Supplied data>
= = = =

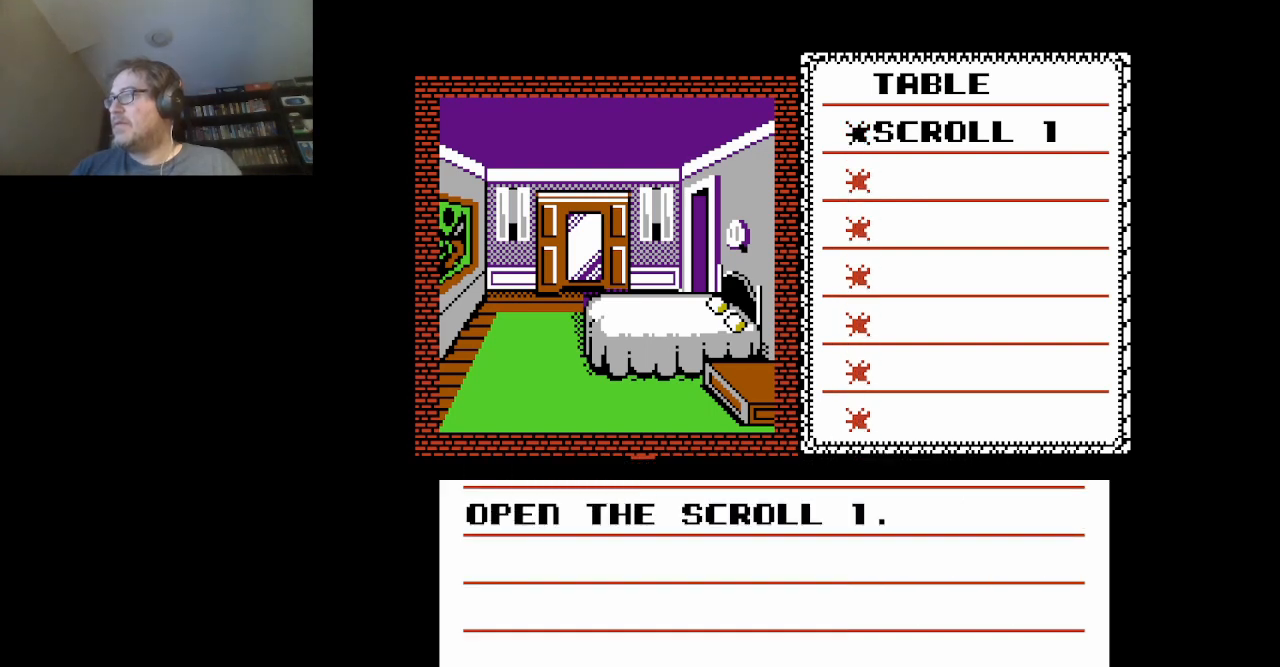
{"buttons": ["A"], "events": [[42, "A", "up"], [459, "A", "down"]]}
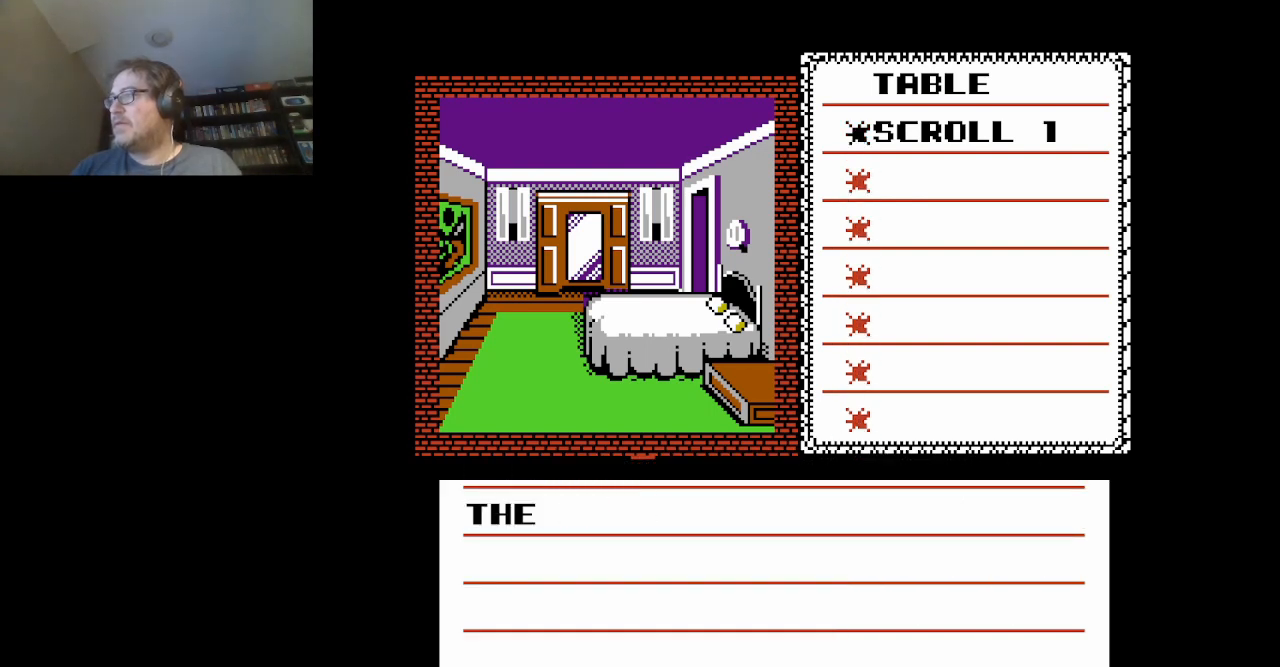
{"buttons": [], "events": [[167, "A", "up"]]}
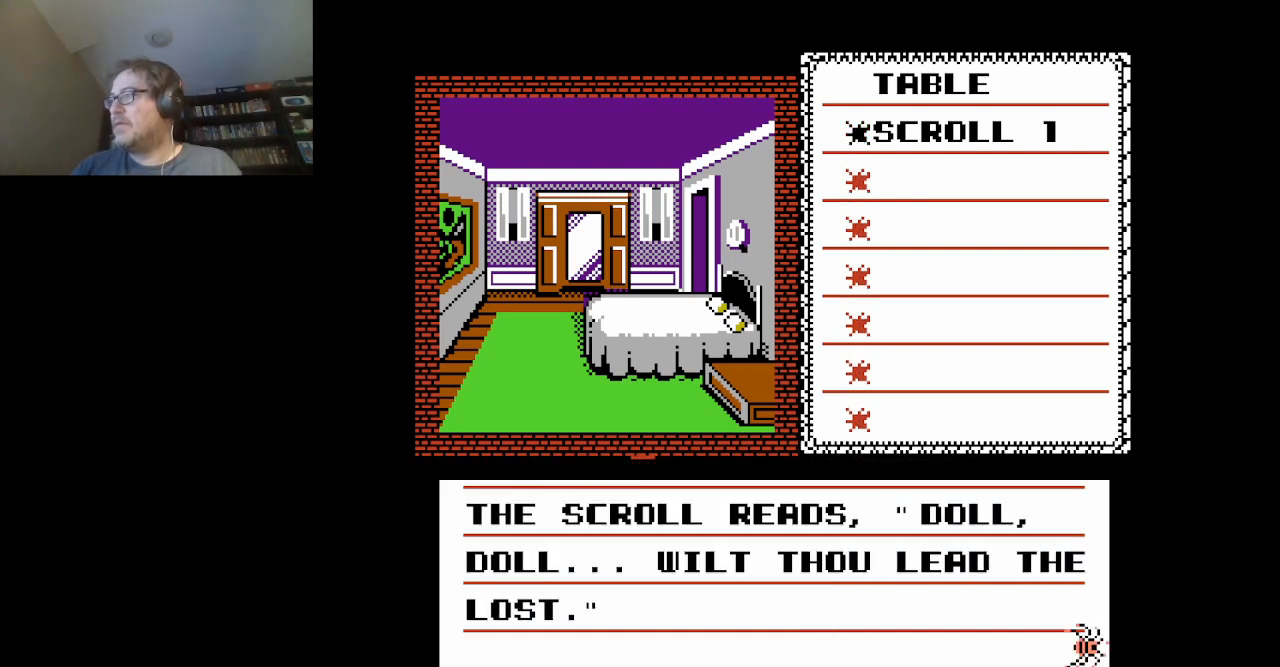
{"buttons": [], "events": []}
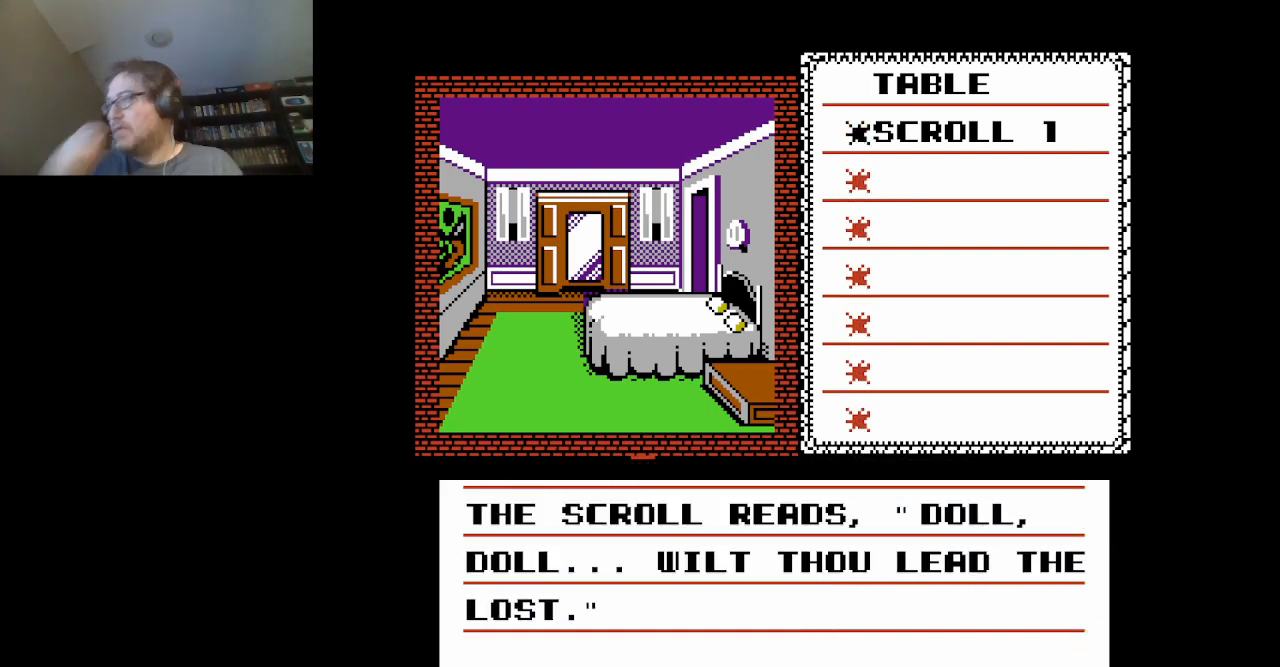
{"buttons": [], "events": []}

= = = =

Exercise> Print all the material above exactly, and drop the images.

Solution>
{"buttons": ["A"], "events": [[42, "A", "up"], [459, "A", "down"]]}
{"buttons": [], "events": [[167, "A", "up"]]}
{"buttons": [], "events": []}
{"buttons": [], "events": []}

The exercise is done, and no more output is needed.